┌────────

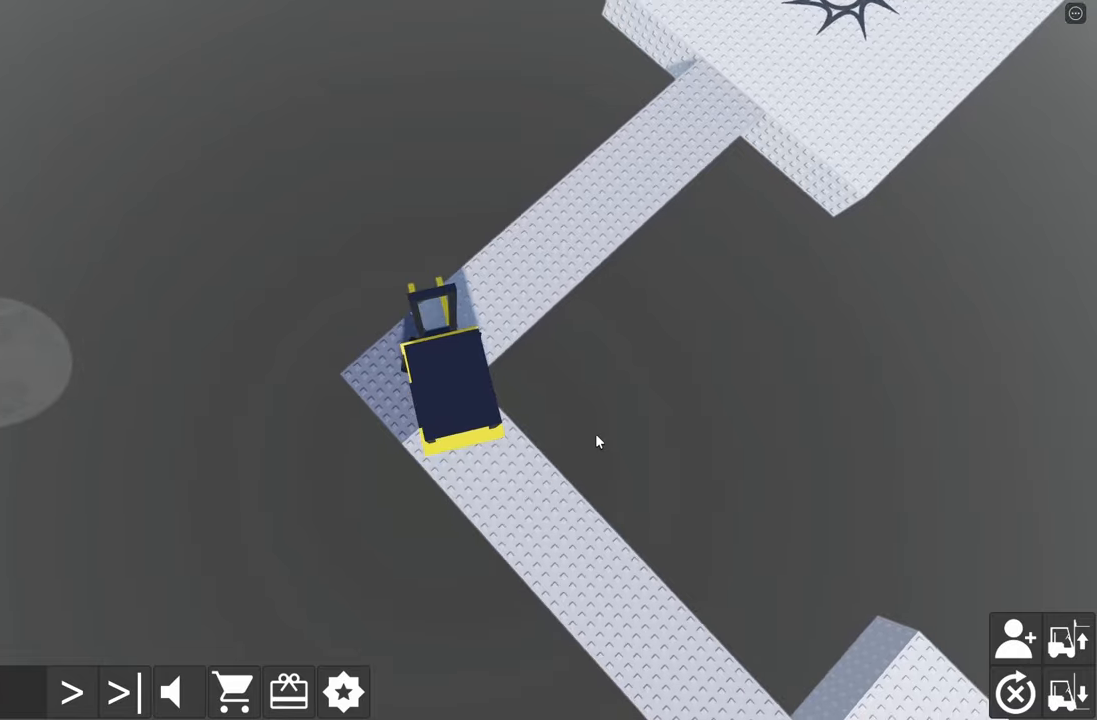
{"keys": ["d", "w"], "events": []}
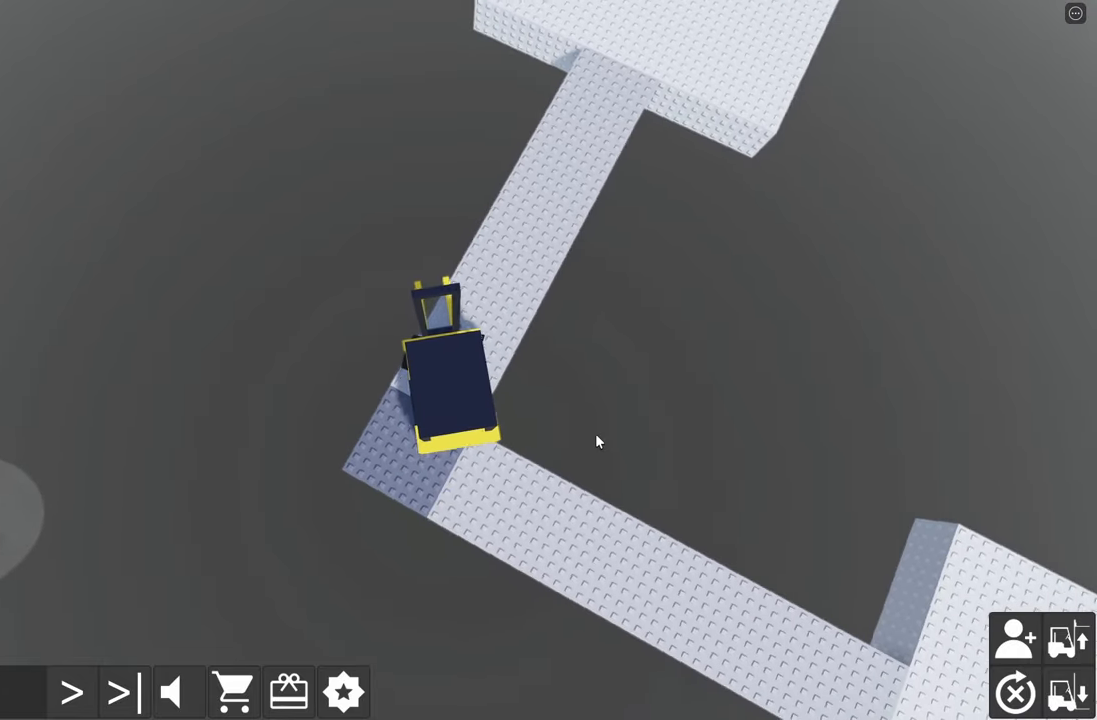
{"keys": ["d", "w"], "events": []}
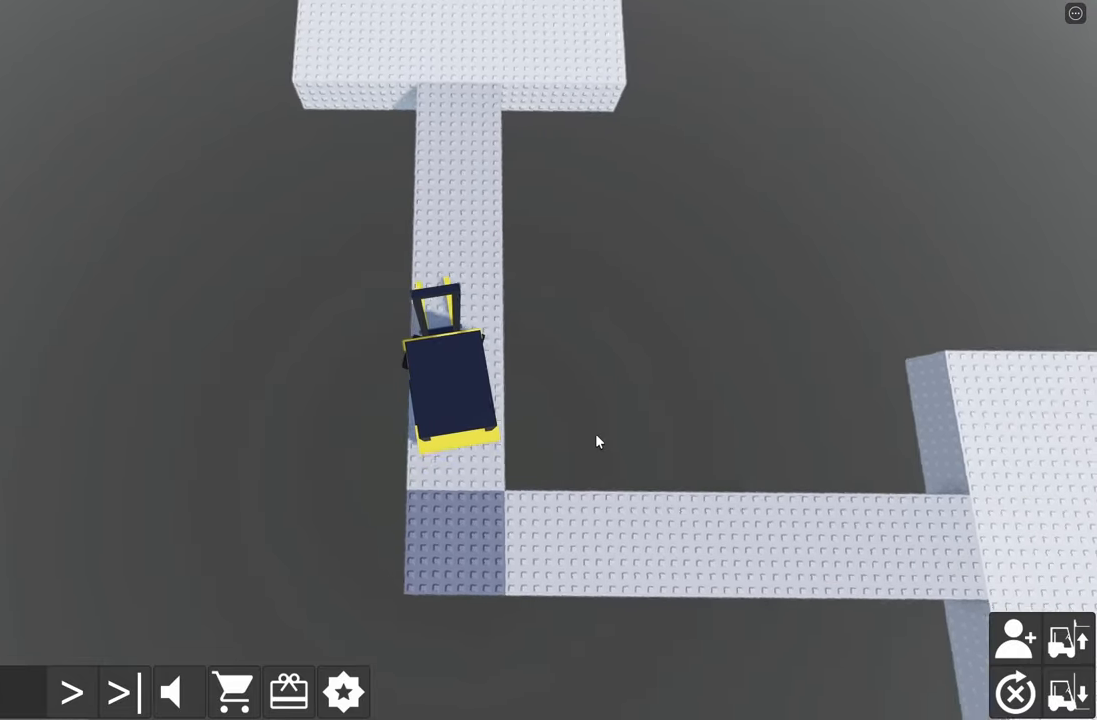
{"keys": ["w"], "events": [[134, "d", "up"]]}
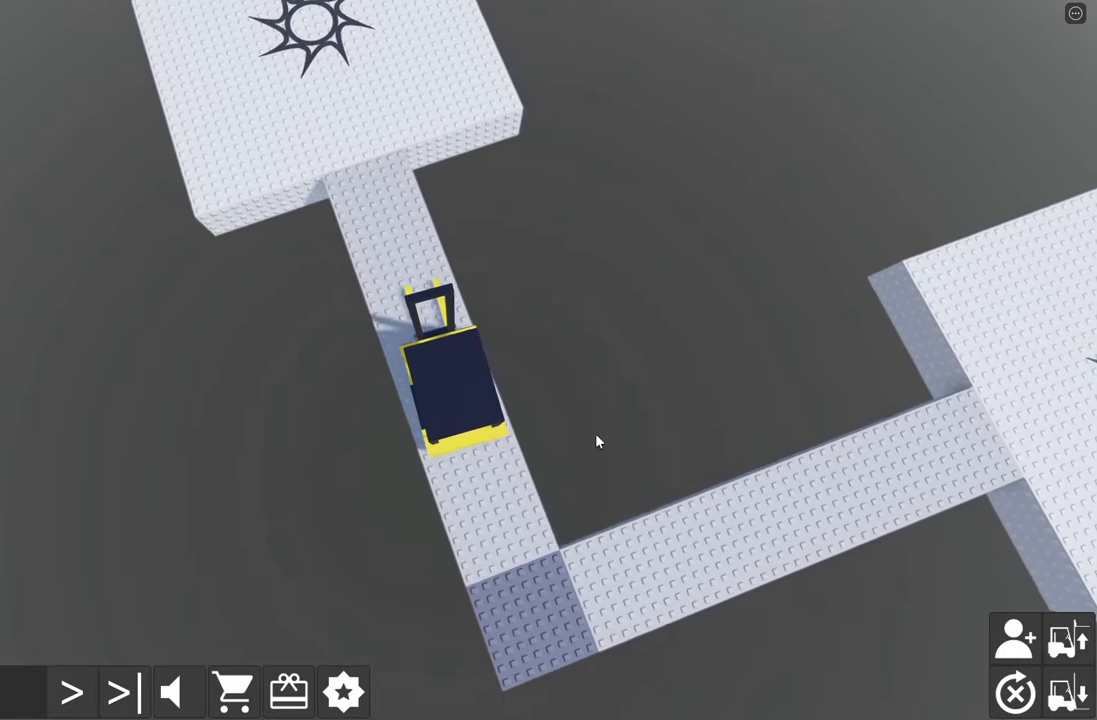
{"keys": ["w"], "events": [[134, "a", "down"], [234, "a", "up"]]}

└────────

== PROBLEM STATEMENT ==
Where a picture appears, omit it, and otherwise retype the material exactly.

== RESULT OF THIS EXERCISE ==
{"keys": ["d", "w"], "events": []}
{"keys": ["d", "w"], "events": []}
{"keys": ["w"], "events": [[134, "d", "up"]]}
{"keys": ["w"], "events": [[134, "a", "down"], [234, "a", "up"]]}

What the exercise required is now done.